Тут подчиненный смело меряет глазами начальника с ног до головы; влюбленный смело пожирает взорами красоту возлюбленной и дерзает на признание; взяточник, хотя шепотом, однако без ужимок объявляет, какую благодарность и в каком количестве чаял бы он получить за дельце, - сколько доверенностей рождается в потемках! сколько неосторожных слов излетает!... Но вот несут свечи: вдруг всё оживилось; мужчины выпрямились, дамы оправились; разговор, медленно катившийся до тех пор, как ручеек по камешкам, завязывается снова, вступает, подобно могучей реке, в берега, делается шумнее, громче. А какая перемена в людях! подчиненный уж смотрится в лакированные сапоги начальника, влюбленный стоит почтительно за стулом возлюбленной, взяточник кланяется и приговаривает: "Что вы! что вы! какая благодарность! это мой долг!" - неосторожные раскаиваются в своей доверенности, и взоры перестают страстно глядеть; место презрения заступает сухое почтение или страх. О! будьте только сумеречным наблюдателем... "Но наблюдать, - скажут мне, - в сумерки неудобно, темно". - "Ах, в самом деле! ваша правда". - "Да как же вы упустили это из виду? забыли?" - "Нет-с, не догадался".
Однажды зимой, в сумерки, сопровождаемые всеми вышеизложенными обстоятельствами, то есть падением снега и безмолвием на улицах, - не то из Садовой, не то из Караванной выскочил на Невский проспект, как будто сорвавшись с цепи, лихой серый рысак, запряженный в маленькие санки, в которых сидел молодой человек. Далеко вперед закидывало стройные ноги благородное животное, гордо крутило шею, быстро неслось по улице; но седок всё был недоволен. "Пошел!" - кричал он кучеру. Напрасно сей вытягивал руки во всю длину, ослаблял вожжи и привставал с места, понукая рысака. "Пошел!" - кричал седок. Но ехать скорее было невозможно: и так пешеходы, которые пускались, как вброд, поперек улицы, при грозном оклике кучера, вздрагивая, пятились назад, а по миновании опасности, плюнув, с досадой приговаривали: "Вот сумасшедший-то! эка сорвиголова! провал бы тебя взял! напугал до смерти!"
С Невского кучер поворотил в Морскую и после минутной езды остановился у двухэтажного дома аристократической наружности, с балконом и большим подъездом. Молодой человек вошел в сени. Нигде в доме не было еще огня: сумерки царствовали начиная с сеней. Там швейцар, сидя перед огромной печью, по временам помешивал кочергой жар и напевал вполголоса унылую песенку. В стороне тянулась лестница с позлащенными перилами.

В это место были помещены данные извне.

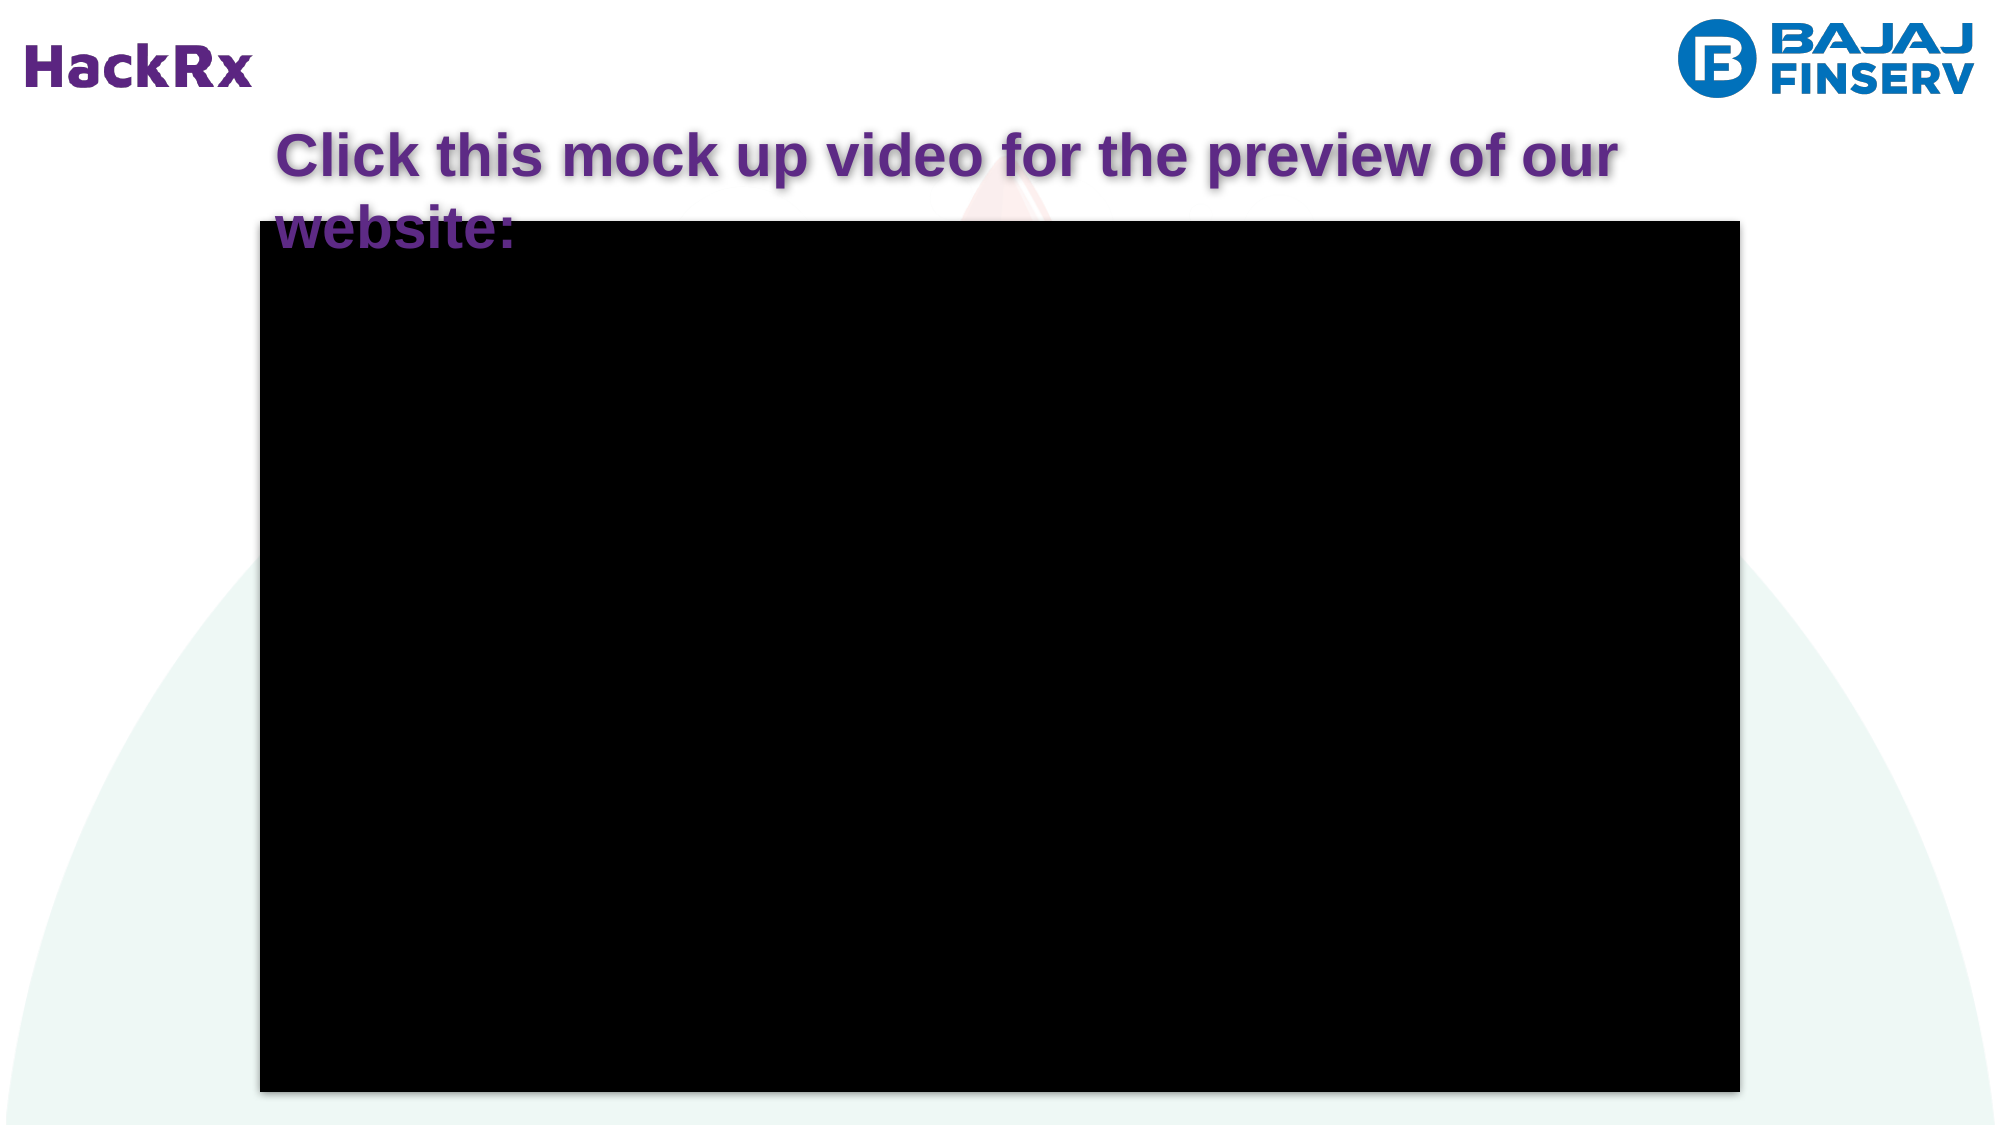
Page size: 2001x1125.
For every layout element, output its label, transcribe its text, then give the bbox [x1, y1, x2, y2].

picture [0, 0, 2000, 1125]
text_box Click this mock up video for the preview of our website: [260, 101, 1740, 221]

- Дома господа? - спросил молодой человек.
- Должно быть, что дома-с, - отвечал швейцар. - Вот я позвоню.
- Не нужно! - сказал тот и опрометью, как на приступ, бросился на лестницу.
В передней сумерки были еще ощутительнее: из углов, где царствовала настоящая, прямая темнота, неслось храпенье; лакеи спали, вознаграждая себя вперед за предстоящие труды и вечернюю суматоху. Молодой человек остановился перед тремя дверьми в нерешимости, в которую идти. "Отдамся на волю сердца: оно не обманет и поведет прямо к ней", - подумал он и отворил среднюю дверь. Прошедши залу и диванную, он пропал в коридоре, из которого лесенка в четыре ступеньки вела вверх.
С трепетом в сердце, на цыпочках, подкрался он к библиотеке, и вдруг этот теплый, сердечный трепет превратился в холодный, лихорадочный озноб, когда он вошел в комнату. Там на мраморном столике чуть теплилась лампа и освещала лица двух стариков, которые, сидя в вольтеровских креслах друг против друга, сначала, вероятно, беседовали и потом утопили свою беседу в сладкой дремоте.
Не только молодого человека, который ожидал встречи пламенных черных глаз, но всякого охватил бы озноб при взгляде на одного из спавших стариков.